# TASK DETAILS:
Reproduce word for word the lines from the first one through the line containing "- Manual creation", including both.

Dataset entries
__________
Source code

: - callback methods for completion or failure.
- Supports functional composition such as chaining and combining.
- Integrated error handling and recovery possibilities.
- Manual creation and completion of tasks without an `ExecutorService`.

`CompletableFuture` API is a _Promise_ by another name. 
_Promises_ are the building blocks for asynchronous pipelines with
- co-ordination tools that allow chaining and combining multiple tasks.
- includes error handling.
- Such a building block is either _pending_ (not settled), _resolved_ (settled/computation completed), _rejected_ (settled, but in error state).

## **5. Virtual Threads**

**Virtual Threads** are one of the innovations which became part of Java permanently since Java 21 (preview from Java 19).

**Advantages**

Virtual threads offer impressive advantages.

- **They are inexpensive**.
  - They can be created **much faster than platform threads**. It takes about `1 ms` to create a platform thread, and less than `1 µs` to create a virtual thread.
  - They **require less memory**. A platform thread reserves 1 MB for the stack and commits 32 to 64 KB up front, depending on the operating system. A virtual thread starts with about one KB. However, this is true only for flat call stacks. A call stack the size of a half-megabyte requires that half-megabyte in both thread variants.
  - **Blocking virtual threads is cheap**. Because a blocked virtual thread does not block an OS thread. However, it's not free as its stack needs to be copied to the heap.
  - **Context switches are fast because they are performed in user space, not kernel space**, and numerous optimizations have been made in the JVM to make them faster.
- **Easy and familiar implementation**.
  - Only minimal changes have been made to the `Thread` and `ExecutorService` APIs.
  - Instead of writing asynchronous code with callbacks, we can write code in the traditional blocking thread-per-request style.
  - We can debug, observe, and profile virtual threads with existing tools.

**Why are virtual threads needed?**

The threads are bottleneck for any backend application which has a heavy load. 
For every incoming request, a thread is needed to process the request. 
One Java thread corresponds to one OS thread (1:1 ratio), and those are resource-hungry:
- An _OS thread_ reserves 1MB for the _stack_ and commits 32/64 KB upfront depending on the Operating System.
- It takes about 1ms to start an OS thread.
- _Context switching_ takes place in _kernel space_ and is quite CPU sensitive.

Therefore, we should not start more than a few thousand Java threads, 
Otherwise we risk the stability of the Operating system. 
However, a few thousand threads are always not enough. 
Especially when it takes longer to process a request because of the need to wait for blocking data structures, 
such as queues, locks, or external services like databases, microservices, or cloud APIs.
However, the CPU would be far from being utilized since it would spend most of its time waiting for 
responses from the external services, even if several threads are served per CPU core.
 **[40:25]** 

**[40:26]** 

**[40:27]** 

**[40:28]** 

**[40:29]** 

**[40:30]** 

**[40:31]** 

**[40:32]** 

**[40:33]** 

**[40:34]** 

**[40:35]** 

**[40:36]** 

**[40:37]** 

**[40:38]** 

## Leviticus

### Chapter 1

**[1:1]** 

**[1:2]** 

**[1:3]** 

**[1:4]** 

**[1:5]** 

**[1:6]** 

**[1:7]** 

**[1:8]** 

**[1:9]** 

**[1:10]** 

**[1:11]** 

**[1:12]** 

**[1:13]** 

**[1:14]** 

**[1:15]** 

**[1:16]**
__________
# EXPECTED ANSWER:
Source code

: - callback methods for completion or failure.
- Supports functional composition such as chaining and combining.
- Integrated error handling and recovery possibilities.
- Manual creation and completion of tasks without an `ExecutorService`.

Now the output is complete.